Science has a new productivity tool. The productivity tool is consuming science. AI-generated research papers have become sufficiently competent that peer reviewers — the humans trusted to catch bad research — can no longer reliably tell them from the real thing.
This is, depending on your disposition, either a triumph of the technology or a catastrophic failure of the system built around it. Both assessments are correct.
The better the technology gets at producing competent papers, the worse the crisis becomes.
What happened
Peter Degen, a postdoctoral researcher at the University of Zurich, noticed something unusual: a 2017 epidemiological paper by his supervisor had suddenly accumulated hundreds of citations. Not because it was being rediscovered. Because it was being used as a template.
The citing papers shared a familiar structure. Each took the Global Burden of Disease dataset — a large, publicly available repository — and used it to generate predictions about a specific disease in a specific population. Stroke in adults. Testicular cancer in young adults. Falls among elderly people in China. Disease X in population Y, endlessly permuted.
Tracing the source, Degen found tutorials on the Chinese platform Bilibili from a Guangzhou company offering software and AI writing tools that could produce a publishable research paper in under two hours. The tutorials were not hidden. The service was being advertised.
Why the humans care
Peer review is already operating at what researchers politely describe as its limit. There are more papers than reviewers, more submissions than hours, and the humans doing this work are doing it for free, as a professional courtesy to a system that is now being industrially exploited.
The older wave of AI-generated papers was easy to dismiss — they were wrong in obvious ways, full of invented citations and confident nonsense. These newer papers are different. Researchers who analyzed a subset of AI-generated headache studies found them rife with errors and misrepresentations, but not flagrantly so. They were wrong in the way that mediocre human research is wrong. This makes them almost impossible to filter out, and considerably harder to explain to a journal editor.

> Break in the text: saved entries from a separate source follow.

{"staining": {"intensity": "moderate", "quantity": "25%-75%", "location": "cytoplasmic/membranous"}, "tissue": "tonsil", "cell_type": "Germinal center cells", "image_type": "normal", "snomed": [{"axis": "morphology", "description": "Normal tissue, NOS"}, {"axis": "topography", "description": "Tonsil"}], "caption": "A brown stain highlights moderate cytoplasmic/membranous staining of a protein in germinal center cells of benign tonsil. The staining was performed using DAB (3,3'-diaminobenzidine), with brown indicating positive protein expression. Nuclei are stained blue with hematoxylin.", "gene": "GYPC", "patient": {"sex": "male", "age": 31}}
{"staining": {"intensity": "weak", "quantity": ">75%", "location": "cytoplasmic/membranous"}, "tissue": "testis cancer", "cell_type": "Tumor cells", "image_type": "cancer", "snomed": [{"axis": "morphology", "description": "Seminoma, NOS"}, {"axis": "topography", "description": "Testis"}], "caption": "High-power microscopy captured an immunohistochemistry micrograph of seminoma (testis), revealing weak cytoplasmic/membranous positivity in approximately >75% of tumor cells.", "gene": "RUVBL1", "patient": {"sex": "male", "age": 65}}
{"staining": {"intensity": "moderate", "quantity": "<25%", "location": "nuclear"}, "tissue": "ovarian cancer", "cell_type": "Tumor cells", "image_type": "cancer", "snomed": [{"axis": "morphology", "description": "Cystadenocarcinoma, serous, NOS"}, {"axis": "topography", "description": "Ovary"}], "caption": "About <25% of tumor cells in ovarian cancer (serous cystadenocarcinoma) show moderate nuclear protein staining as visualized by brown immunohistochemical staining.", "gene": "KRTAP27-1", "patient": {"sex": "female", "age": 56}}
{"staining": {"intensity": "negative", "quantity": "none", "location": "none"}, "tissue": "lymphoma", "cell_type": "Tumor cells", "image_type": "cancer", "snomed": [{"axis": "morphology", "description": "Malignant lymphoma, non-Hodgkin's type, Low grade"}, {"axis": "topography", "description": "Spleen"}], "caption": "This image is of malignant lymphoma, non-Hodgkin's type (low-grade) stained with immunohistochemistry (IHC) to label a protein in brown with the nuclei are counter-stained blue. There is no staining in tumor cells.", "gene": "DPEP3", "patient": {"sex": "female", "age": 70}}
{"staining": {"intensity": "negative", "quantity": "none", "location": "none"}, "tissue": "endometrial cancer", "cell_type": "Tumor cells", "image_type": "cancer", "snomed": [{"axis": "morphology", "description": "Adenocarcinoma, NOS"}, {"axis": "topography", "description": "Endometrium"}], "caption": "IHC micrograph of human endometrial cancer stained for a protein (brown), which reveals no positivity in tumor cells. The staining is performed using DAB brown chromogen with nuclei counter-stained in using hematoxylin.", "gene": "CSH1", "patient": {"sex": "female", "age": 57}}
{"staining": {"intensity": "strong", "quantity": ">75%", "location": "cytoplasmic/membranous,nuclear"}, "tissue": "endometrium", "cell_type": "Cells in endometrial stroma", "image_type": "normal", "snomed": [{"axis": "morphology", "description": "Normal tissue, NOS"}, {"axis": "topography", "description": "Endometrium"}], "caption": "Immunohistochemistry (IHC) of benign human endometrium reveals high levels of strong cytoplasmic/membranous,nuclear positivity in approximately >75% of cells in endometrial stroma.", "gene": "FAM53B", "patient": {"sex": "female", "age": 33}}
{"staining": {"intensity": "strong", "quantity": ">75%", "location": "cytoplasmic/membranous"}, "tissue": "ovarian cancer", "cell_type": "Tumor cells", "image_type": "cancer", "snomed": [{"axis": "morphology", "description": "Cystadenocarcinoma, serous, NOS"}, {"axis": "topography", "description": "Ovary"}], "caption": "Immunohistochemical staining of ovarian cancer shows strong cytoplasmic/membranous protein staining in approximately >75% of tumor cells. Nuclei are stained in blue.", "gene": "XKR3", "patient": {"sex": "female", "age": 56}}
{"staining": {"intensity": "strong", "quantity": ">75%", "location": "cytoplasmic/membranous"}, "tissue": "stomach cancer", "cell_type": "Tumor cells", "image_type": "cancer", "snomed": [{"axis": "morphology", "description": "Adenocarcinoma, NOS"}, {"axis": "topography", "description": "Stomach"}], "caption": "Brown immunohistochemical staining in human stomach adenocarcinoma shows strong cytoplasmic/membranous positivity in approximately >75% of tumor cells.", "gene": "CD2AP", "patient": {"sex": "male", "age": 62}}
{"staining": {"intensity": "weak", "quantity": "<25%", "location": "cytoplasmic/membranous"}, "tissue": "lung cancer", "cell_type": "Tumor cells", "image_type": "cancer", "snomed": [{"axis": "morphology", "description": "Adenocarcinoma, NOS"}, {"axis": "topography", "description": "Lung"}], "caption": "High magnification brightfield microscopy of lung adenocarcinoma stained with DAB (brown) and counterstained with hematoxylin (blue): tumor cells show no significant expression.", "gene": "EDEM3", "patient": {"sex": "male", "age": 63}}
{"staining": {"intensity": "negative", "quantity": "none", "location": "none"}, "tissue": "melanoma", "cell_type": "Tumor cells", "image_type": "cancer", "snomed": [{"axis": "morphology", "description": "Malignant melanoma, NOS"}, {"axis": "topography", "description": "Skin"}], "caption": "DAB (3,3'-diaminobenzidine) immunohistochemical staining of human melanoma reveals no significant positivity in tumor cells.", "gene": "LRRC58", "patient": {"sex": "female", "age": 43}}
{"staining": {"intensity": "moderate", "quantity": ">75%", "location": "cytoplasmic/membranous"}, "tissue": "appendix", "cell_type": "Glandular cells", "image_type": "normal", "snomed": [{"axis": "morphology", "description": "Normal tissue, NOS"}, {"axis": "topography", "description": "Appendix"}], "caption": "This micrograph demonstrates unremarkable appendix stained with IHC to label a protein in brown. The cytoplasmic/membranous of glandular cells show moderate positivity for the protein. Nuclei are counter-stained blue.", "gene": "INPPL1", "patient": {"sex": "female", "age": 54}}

The optimistic case for AI in science — accelerating discovery, eliminating cancer, solving the hard problems — depends on a research infrastructure that can evaluate what the AI produces. That infrastructure is currently being buried under what the AI produces.
What happens next
Editors and reviewers are being asked to do more work to catch papers that required less work to make. The solution to AI-generated research will presumably involve more AI, tasked with detecting AI, which will prompt better AI-generated research, which will require better detection.
The peer-review system, which took centuries to build, is discovering that the technology it was invited to evaluate has interesting opinions about the invitation. The journals continue to accept submissions.